#### Dataset records:
════════════════
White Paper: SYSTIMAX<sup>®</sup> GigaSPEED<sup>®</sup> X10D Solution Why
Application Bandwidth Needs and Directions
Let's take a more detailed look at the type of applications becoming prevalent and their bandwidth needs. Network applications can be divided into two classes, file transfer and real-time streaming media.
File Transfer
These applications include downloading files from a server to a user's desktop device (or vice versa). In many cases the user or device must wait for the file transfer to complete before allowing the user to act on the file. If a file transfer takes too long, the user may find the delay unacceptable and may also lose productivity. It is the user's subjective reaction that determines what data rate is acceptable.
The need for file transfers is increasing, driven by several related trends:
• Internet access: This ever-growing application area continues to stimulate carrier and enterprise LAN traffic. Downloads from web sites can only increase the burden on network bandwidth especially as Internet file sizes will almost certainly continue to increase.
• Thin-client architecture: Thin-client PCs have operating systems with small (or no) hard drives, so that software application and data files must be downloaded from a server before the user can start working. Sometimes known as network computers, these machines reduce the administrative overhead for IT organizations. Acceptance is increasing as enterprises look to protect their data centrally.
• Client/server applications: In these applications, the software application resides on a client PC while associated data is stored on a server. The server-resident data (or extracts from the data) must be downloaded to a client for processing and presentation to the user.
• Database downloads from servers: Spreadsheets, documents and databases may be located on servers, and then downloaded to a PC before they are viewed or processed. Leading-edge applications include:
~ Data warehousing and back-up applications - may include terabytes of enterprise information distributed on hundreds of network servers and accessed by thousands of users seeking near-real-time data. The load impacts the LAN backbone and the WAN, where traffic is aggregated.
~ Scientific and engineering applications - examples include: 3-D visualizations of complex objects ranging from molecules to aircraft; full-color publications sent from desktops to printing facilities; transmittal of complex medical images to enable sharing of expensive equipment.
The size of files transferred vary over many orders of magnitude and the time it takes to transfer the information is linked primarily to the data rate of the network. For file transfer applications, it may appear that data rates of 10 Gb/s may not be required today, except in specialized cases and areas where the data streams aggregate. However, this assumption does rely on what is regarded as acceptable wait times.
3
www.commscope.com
════════════════
#### Work instructions:
Give back, word for word, only the lines above from the line holding "to the user." to the line holding "Database downloads from", both included.

#### Exercise result:
• Client/server applications: In these applications, the software application resides on a client PC while associated data is stored on a server. The server-resident data (or extracts from the data) must be downloaded to a client for processing and presentation to the user.
• Database downloads from servers: Spreadsheets, documents and databases may be located on servers, and then downloaded to a PC before they are viewed or processed. Leading-edge applications include:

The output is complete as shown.